*** Extracted entries

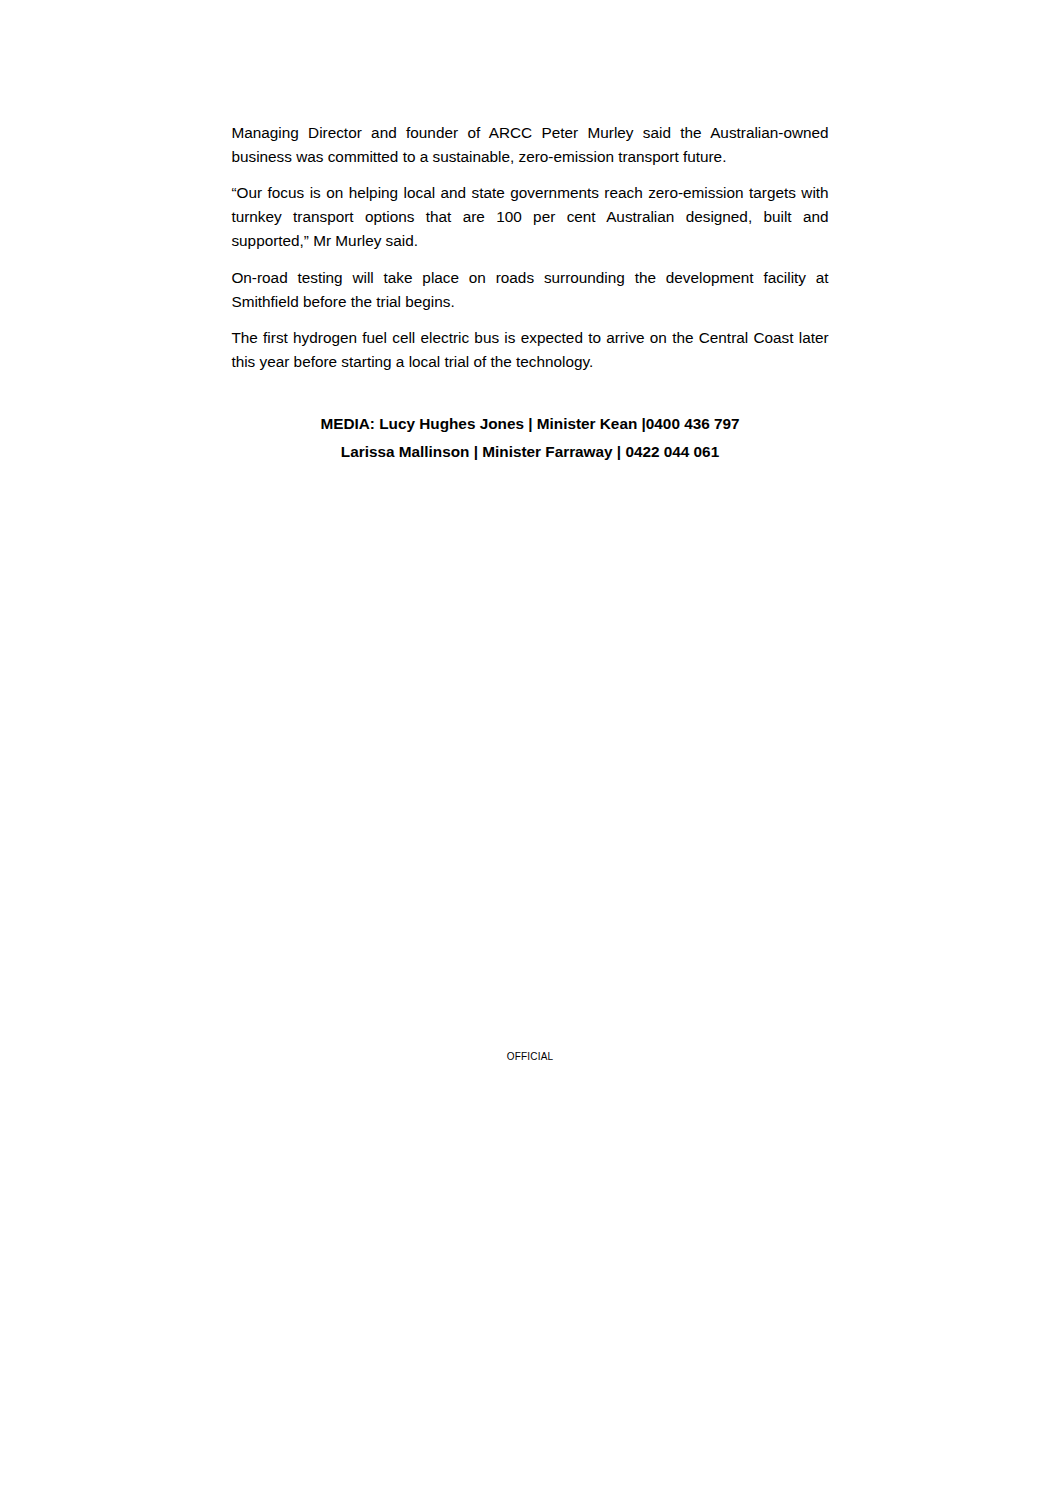Managing Director and founder of ARCC Peter Murley said the Australian-owned business was committed to a sustainable, zero-emission transport future.
“Our focus is on helping local and state governments reach zero-emission targets with turnkey transport options that are 100 per cent Australian designed, built and supported,” Mr Murley said.
On-road testing will take place on roads surrounding the development facility at Smithfield before the trial begins.
The first hydrogen fuel cell electric bus is expected to arrive on the Central Coast later this year before starting a local trial of the technology.
MEDIA: Lucy Hughes Jones | Minister Kean |0400 436 797
Larissa Mallinson | Minister Farraway | 0422 044 061
OFFICIAL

******

● **Your instructions**:
Leave out the pictures and return every record word for word.

● **Written response**:
Managing Director and founder of ARCC Peter Murley said the Australian-owned business was committed to a sustainable, zero-emission transport future.
“Our focus is on helping local and state governments reach zero-emission targets with turnkey transport options that are 100 per cent Australian designed, built and supported,” Mr Murley said.
On-road testing will take place on roads surrounding the development facility at Smithfield before the trial begins.
The first hydrogen fuel cell electric bus is expected to arrive on the Central Coast later this year before starting a local trial of the technology.
MEDIA: Lucy Hughes Jones | Minister Kean |0400 436 797
Larissa Mallinson | Minister Farraway | 0422 044 061
OFFICIAL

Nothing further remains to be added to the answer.